I am aware that a little programming allows converting fixed-dimension frequency tables, as returned e.g. by table()
, back into observation data. So the aim is to convert a frequency table such as this one...
(flower.freqs <- with(iris,table(Petal=cut(Petal.Width,2),Species)))
Species
Petal setosa versicolor virginica
(0.0976,1.3] 50 28 0
(1.3,2.5] 0 22 50
...back into a data.frame()
with a row number that corresponds to the sum of the numbers of the input matrix, while the cell values are obtained from input dimensions:
Petal Species
1 (0.0976,1.3] setosa
2 (0.0976,1.3] setosa
3 (0.0976,1.3] setosa
# ... (150 rows) ...
With some tinkering I build a rough prototype that should also digest higher-dimensional inputs:
tableinv <- untable <- function(x) {
stopifnot(is.table(x))
obs <- as.data.frame(x)[rep(1:prod(dim(x)),c(x)),-length(dim(x))-1]

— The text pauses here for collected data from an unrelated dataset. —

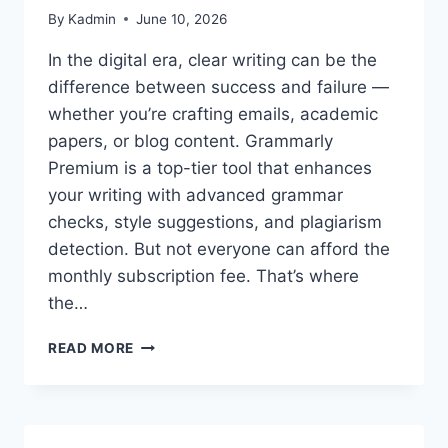
By
Kadmin
June 10, 2026
In the digital era, clear writing can be the
difference between success and failure —
whether you’re crafting emails, academic
papers, or blog content. Grammarly
Premium is a top-tier tool that enhances
your writing with advanced grammar
checks, style suggestions, and plagiarism
detection. But not everyone can afford the
monthly subscription fee. That’s where
the…
GRAMMARLY
READ MORE
PREMIUM
ACCOUNT
COOKIES
–
GRAMMARLY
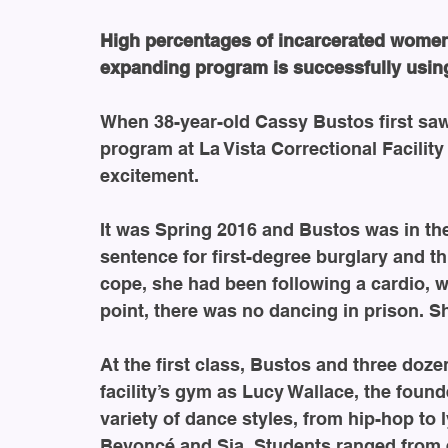
High percentages of incarcerated women
expanding program is successfully usin
When 38-year-old Cassy Bustos first saw 
program at La Vista Correctional Facility 
excitement.
It was Spring 2016 and Bustos was in the
sentence for first-degree burglary and th
cope, she had been following a cardio, w
point, there was no dancing in prison. S
At the first class, Bustos and three doz
facility’s gym as Lucy Wallace, the found
variety of dance styles, from hip-hop to l
Beyoncé and Sia. Students ranged from e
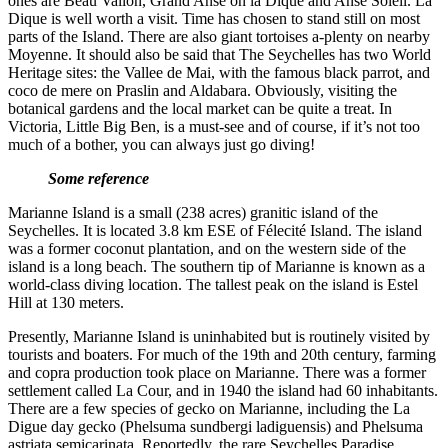
ones are Beau Vallon, Grand Anse on la Dique and Anse Soleil. La
Dique is well worth a visit. Time has chosen to stand still on most
parts of the Island. There are also giant tortoises a-plenty on nearby
Moyenne. It should also be said that The Seychelles has two World
Heritage sites: the Vallee de Mai, with the famous black parrot, and
coco de mere on Praslin and Aldabara. Obviously, visiting the
botanical gardens and the local market can be quite a treat. In
Victoria, Little Big Ben, is a must-see and of course, if it’s not too
much of a bother, you can always just go diving!
Some reference
Marianne Island is a small (238 acres) granitic island of the
Seychelles. It is located 3.8 km ESE of Félecité Island. The island
was a former coconut plantation, and on the western side of the
island is a long beach. The southern tip of Marianne is known as a
world-class diving location. The tallest peak on the island is Estel
Hill at 130 meters.
Presently, Marianne Island is uninhabited but is routinely visited by
tourists and boaters. For much of the 19th and 20th century, farming
and copra production took place on Marianne. There was a former
settlement called La Cour, and in 1940 the island had 60 inhabitants.
There are a few species of gecko on Marianne, including the La
Digue day gecko (Phelsuma sundbergi ladiguensis) and Phelsuma
astriata semicarinata. Reportedly, the rare Seychelles Paradise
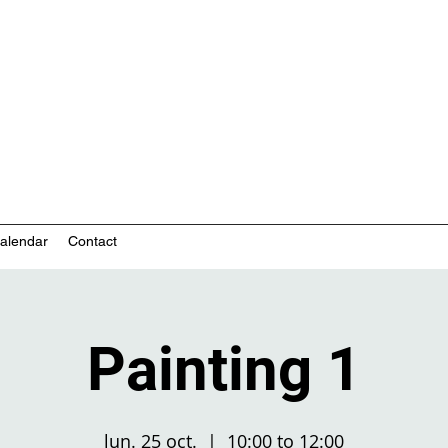
nity-based mental health services
alendar
Contact
Painting 1
lun. 25 oct.
  |  
10:00 to 12:00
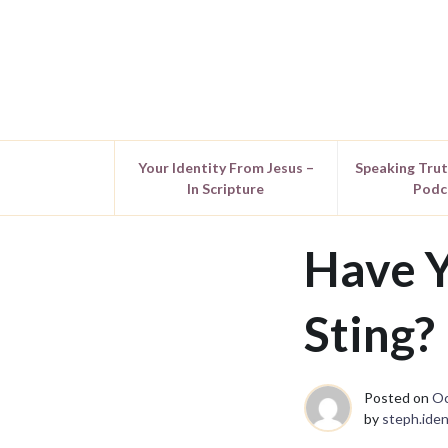
Your Identity From Jesus –
Speaking Tru
In Scripture
Podc
Have Y
Sting?
Posted on
Oc
by
steph.iden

rownames(obs) <- NULL; obs
}
> head(tableinv(flower.freqs)); dim(tableinv(flower.freqs))
Petal Species
1 (0.0976,1.3] setosa
2 (0.0976,1.3] setosa
3 (0.0976,1.3] setosa
4 (0.0976,1.3] setosa
5 (0.0976,1.3] setosa
6 (0.0976,1.3] setosa
[1] 150 2
> head(tableinv(Titanic)); nrow(tableinv(Titanic))==sum(Titanic)
Class Sex Age Survived
1 3rd Male Child No
2 3rd Male Child No
3 3rd Male Child No
4 3rd Male Child No
5 3rd Male Child No
6 3rd Male Child No
[1] TRUE
I am obviously proud that this bricolage reconstructs multi-attribute data.frame()
s from higher-dimensional frequency tables such as Titanic
- but is there an established (built-in, battle-tested) general inverse to table(), ideally one that does not depend on a specific library, that knows how to handle unlabeled dimensions, that is optimized so that it will not choke on bulky inputs, and that reasonably deals with table inputs that would correspond to factor as well as non-factor observation inputs?